Subject: Re: Our Founding Fathers Said What?
If avoiding bloodshed is your main concern, then logically the option to support would have been 5/5 instead of 3/5. It's entirely possible that the southern states could have phased out slavery without a Civil War, albeit after some more years (or perhaps even decades).

I don't think so. When Lincoln was elected he had no intention of ending slavery. But what the South wanted was the ability to go into the North and hunt down slaves, penalize and worse anyone assisting slaves, and their normal fair was to take any black men they see even if they were free/ {art pf that was in the Constitution ( another Compromise).

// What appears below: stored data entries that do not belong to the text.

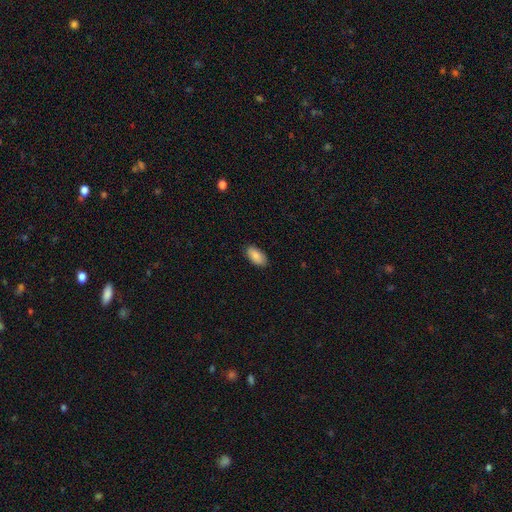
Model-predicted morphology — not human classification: type=smooth (87%); roundness=in between (95%); merging=none (88%).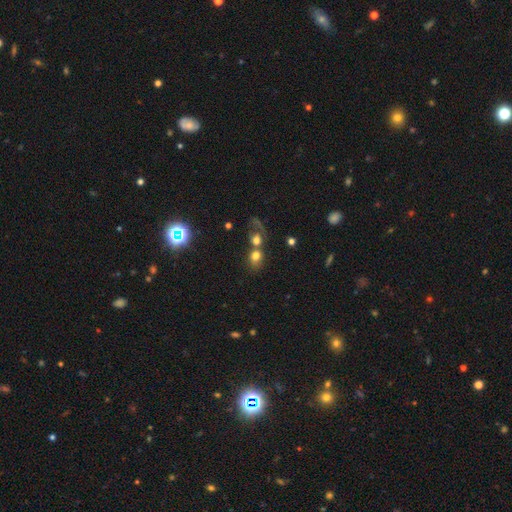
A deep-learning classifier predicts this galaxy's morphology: This appears to be a smooth galaxy with no disk features (70%) that is round (58%). Merging: merger (51%).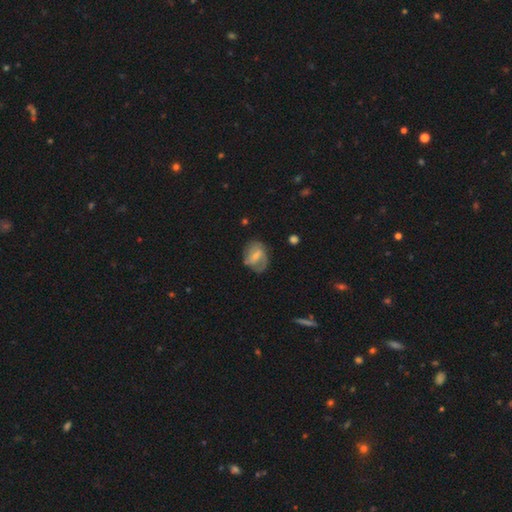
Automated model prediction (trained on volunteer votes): featured or disk 56%, smooth 37%, star or artifact 7%. Down the decision tree: edge-on disk — no (96%); bar — weak (50%); spiral arms — yes (75%); bulge size — small (41%); merging — none (58%).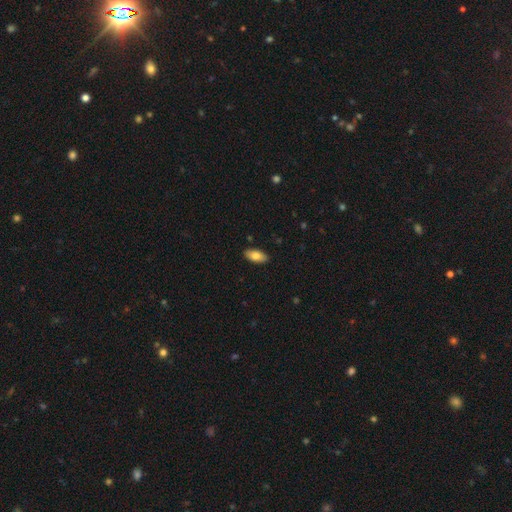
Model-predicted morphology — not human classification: Q: Smooth or featured?
A: smooth (79%); runner-up: featured or disk (15%)
Q: How rounded?
A: in between (90%); runner-up: cigar-shaped (8%)
Q: Merging?
A: none (89%); runner-up: minor disturbance (8%)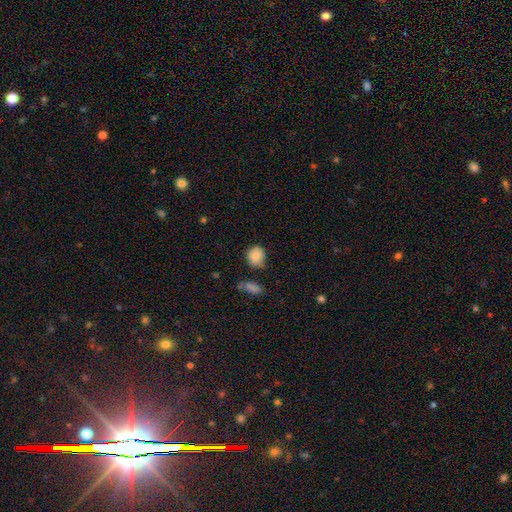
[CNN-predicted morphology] Smooth or featured?
  - smooth: 86% *
  - star or artifact: 9%
  - featured or disk: 5%
How rounded?
  - round: 74% *
  - in between: 25%
  - cigar-shaped: 1%
Merging?
  - none: 69% *
  - minor disturbance: 21%
  - merger: 5%
  - major disturbance: 5%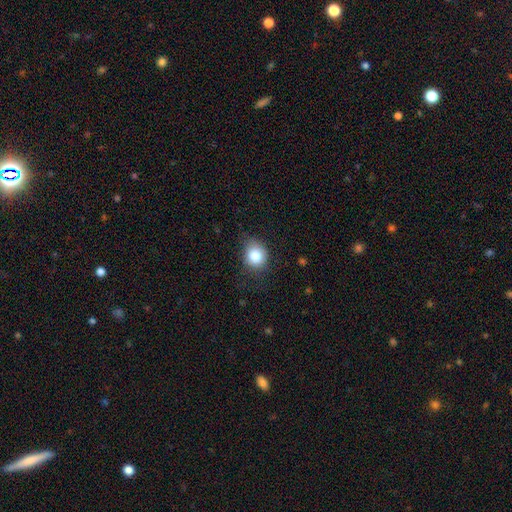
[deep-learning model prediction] This appears to be a smooth galaxy with no disk features (82%) that is round (68%). Merging: none (70%).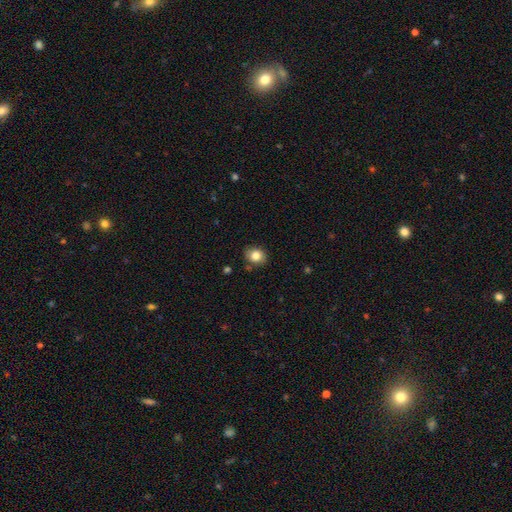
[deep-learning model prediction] This appears to be a smooth galaxy with no disk features (82%) that is round (60%). Merging: none (83%).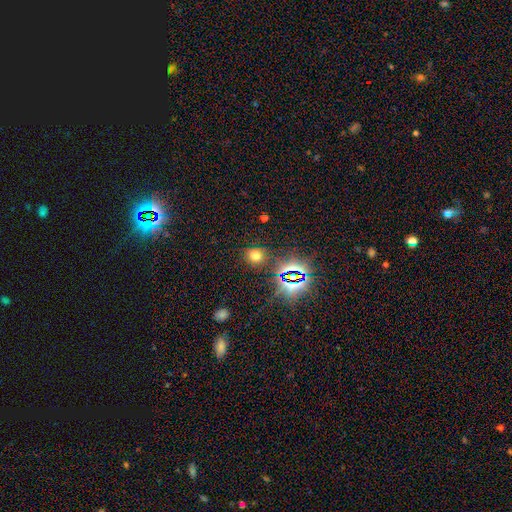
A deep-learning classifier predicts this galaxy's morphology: Smooth or featured? Predicted: smooth (p=0.61). How rounded? Predicted: round (p=0.71). Merging? Predicted: none (p=0.83).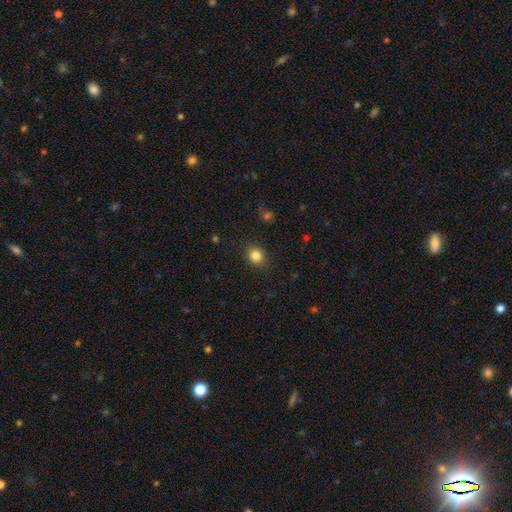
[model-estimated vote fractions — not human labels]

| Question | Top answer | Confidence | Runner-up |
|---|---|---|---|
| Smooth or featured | smooth | 84% | star or artifact (11%) |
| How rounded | round | 77% | in between (22%) |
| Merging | none | 87% | minor disturbance (9%) |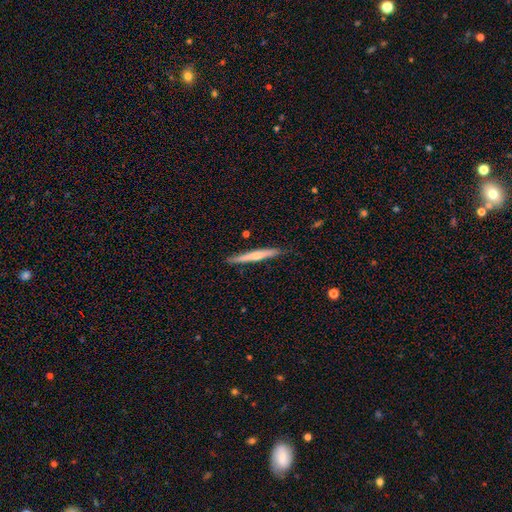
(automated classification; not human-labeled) This is possibly a featured or disk galaxy (48%). Merging: clearly none (87%).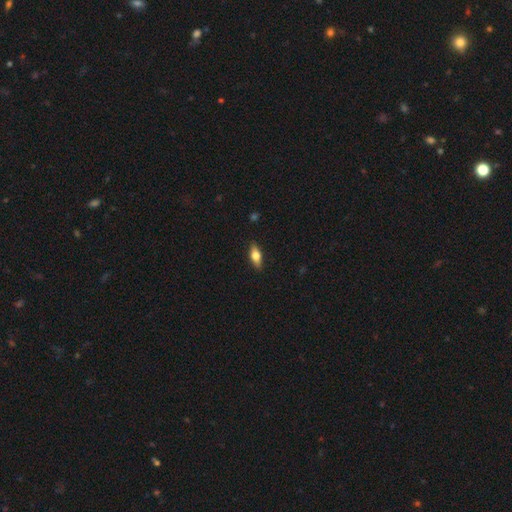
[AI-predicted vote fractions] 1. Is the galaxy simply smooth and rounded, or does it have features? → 57% smooth, 36% featured or disk, 7% star or artifact.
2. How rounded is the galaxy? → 72% in between, 24% cigar-shaped, 4% round.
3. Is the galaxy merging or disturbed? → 87% none, 10% minor disturbance, 2% major disturbance, 1% merger.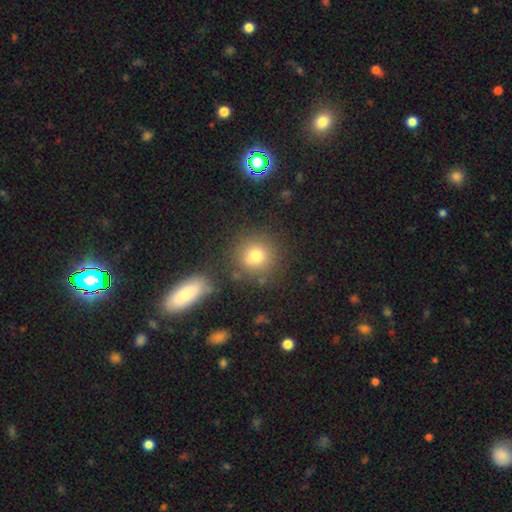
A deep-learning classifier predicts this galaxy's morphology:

Article IV, Section 2, Clause 3:

No Person held to Service or Labour in one State, under the Laws thereof, escaping into another, shall, in Consequence of any Law or Regulation therein, be discharged from such Service or Labour, but shall be delivered up on Claim of the Party to whom such Service or Labour may be due.


They also wanted all new states to be slave states. Since we had stopped the importation of slaves, the slaves in the US were worth more. At the time of the constitution and I think also at the beginning of the Civil War the greatest asset in the US was slaves. They were biiig money. And listen, it just wasn't new states - they wanted to invade Cuba and make it into a slave state. The sent privateers to Cuba and Nicaragua. The Knights of the Golden circle wanted to make slave states surrounding the Caribe. This was actively talked about. Fifty years before the Civil War the South looked on slavery as a necessary evil. But over the course of fifty years the south convinced itself that slavery was a good thing for the slave, it was beneficial, it was right that whites ruled over and enslaved black who could not take care of themselves. It was a benevolent burden. That wasn't going to change easily at all.